Es tut weh, zu beobachten, wie studentische Plätze nicht besetzt bleiben. Dass gerade die Studierenden als größte Statusgruppe der Hochschule ihre Rechte nicht wahrnehmen, ist eine Schande. Jene Mitbestimmungsrechte, die lange erkämpft wurden, bleiben einfach unbesetzt.
Besonders gravierend war die Situation in den Fachbereichsräten: in drei von fünf Fachbereichen hat sich überhaupt keine Person aufstellen lassen, bei einem nur eine einzige. Somit verlieren die Studierenden ihre wertvollste und mächtigste Stimme im Fachbereich – und das, wo sie bei vielen Themen sogar einen Stimmenanteil von 30% haben! Auch beim AStA, beim Senat und den StuRen wurden nicht alle verfügbaren Plätze besetzt, wie die Grafik zeigt.
Besonders deutlich wird die schlechte Situation, wenn man sich die Anzahl an StuRa-Kandidat*innen der letzten 12 Jahre anschaut.
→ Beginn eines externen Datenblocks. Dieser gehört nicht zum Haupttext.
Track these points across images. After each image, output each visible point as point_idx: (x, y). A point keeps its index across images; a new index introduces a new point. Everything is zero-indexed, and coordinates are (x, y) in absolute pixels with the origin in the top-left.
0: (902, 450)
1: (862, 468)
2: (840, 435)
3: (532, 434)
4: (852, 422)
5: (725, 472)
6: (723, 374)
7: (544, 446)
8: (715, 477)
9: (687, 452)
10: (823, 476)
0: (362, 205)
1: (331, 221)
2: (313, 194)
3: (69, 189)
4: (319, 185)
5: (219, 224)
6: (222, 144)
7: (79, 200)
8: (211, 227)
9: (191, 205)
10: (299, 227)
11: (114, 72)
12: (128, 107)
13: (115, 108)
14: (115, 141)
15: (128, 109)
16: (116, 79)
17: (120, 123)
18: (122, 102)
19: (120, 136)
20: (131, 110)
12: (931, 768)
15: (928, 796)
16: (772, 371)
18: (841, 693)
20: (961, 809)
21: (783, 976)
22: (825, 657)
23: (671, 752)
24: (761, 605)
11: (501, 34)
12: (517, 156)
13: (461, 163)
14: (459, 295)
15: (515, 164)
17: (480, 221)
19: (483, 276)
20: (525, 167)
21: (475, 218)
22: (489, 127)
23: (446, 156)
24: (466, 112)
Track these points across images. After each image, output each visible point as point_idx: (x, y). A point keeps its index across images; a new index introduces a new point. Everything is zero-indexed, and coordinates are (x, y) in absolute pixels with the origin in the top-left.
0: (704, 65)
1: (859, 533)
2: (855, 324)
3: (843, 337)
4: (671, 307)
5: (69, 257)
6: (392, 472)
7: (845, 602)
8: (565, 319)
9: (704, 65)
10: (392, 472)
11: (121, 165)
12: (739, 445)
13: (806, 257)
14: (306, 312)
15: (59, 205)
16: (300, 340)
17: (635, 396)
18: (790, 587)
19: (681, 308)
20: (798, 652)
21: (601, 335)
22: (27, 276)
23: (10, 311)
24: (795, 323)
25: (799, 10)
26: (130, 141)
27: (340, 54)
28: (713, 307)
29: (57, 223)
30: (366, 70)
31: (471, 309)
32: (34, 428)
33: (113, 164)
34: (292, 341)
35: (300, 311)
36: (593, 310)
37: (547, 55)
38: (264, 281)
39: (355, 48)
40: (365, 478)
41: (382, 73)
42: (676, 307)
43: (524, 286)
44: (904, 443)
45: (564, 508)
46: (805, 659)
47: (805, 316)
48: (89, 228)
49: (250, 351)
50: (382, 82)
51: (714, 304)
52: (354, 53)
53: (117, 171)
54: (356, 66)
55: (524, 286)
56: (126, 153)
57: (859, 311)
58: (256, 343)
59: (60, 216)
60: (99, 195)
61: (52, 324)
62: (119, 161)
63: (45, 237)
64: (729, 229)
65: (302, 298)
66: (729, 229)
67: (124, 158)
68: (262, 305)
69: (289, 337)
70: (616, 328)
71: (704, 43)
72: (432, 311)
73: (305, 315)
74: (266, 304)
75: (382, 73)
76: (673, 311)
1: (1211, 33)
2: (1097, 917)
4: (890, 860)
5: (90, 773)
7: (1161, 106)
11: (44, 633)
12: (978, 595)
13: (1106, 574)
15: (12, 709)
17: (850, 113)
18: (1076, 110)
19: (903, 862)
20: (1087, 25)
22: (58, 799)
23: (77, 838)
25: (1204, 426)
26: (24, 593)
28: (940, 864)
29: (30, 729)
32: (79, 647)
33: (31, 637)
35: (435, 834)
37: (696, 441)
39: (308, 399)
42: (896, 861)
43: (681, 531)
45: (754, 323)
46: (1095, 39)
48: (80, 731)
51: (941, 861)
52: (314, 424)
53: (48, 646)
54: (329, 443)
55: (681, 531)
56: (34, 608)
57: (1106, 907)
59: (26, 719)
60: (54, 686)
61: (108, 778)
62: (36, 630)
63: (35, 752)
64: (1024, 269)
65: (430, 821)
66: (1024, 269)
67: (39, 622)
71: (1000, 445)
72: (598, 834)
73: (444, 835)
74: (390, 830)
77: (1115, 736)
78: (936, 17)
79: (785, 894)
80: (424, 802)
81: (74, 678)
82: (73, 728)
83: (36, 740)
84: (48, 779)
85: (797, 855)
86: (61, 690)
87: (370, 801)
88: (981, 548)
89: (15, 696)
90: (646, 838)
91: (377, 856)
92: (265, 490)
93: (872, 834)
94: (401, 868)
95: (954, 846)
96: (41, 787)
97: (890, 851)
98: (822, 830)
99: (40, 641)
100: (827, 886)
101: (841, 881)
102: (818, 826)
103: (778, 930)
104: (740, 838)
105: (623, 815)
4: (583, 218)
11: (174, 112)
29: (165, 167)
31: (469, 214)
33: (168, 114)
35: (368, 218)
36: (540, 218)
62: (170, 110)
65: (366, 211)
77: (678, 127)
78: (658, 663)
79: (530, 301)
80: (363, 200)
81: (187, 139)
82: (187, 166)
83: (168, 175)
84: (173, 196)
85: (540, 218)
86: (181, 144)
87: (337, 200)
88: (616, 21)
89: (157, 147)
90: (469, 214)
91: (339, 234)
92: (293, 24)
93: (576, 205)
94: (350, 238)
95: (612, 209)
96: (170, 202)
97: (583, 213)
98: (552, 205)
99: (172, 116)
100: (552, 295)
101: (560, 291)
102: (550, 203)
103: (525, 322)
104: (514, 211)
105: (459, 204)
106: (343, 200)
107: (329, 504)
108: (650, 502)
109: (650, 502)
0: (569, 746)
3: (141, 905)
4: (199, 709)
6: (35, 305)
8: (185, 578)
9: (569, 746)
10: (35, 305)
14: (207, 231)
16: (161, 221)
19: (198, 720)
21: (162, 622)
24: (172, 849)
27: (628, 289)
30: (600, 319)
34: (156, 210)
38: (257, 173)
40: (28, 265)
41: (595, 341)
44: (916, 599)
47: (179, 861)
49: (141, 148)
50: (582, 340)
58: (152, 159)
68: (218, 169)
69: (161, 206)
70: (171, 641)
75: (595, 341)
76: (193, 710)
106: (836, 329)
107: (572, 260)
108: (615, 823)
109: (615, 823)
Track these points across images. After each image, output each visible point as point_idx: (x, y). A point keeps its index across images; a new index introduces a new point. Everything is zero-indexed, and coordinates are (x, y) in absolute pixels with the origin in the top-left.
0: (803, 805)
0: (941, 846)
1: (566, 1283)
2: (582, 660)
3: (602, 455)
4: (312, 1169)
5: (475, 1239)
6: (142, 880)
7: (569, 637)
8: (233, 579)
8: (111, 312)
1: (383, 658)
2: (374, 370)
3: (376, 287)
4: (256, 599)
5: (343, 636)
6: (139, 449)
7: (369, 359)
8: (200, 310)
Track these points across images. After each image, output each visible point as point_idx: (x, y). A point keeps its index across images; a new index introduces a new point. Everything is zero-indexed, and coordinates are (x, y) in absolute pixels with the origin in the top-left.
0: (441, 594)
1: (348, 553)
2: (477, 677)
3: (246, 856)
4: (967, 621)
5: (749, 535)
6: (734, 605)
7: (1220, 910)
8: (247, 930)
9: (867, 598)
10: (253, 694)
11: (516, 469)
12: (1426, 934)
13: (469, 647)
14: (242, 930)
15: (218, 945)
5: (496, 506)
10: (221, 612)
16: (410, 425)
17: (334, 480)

Ein voll besetzter StuRa besteht nämlich aus 10 Personen. Bei 10 oder weniger Kandidat*innen werden somit alle automatisch in das Gremium gewählt, wenn sie mindestens eine Stimme erhalten. Damit Studierende also überhaupt eine Wahl zwischen den Kandidat*innen treffen können, müssten mindestens 11 Personen kandidieren. Bei 11 oder mehr Kandidat*innen kommt es zudem zu Nachrücker*innen, die als Stellvertreter*innen fungieren, wenn jemand mal nicht an einer Sitzung teilnehmen kann (was durchaus vorkommt) und können den Platz auch sofort besetzen, wenn ein Mitglied das Gremium frühzeitig verlässt (was auch öfters vorkommt).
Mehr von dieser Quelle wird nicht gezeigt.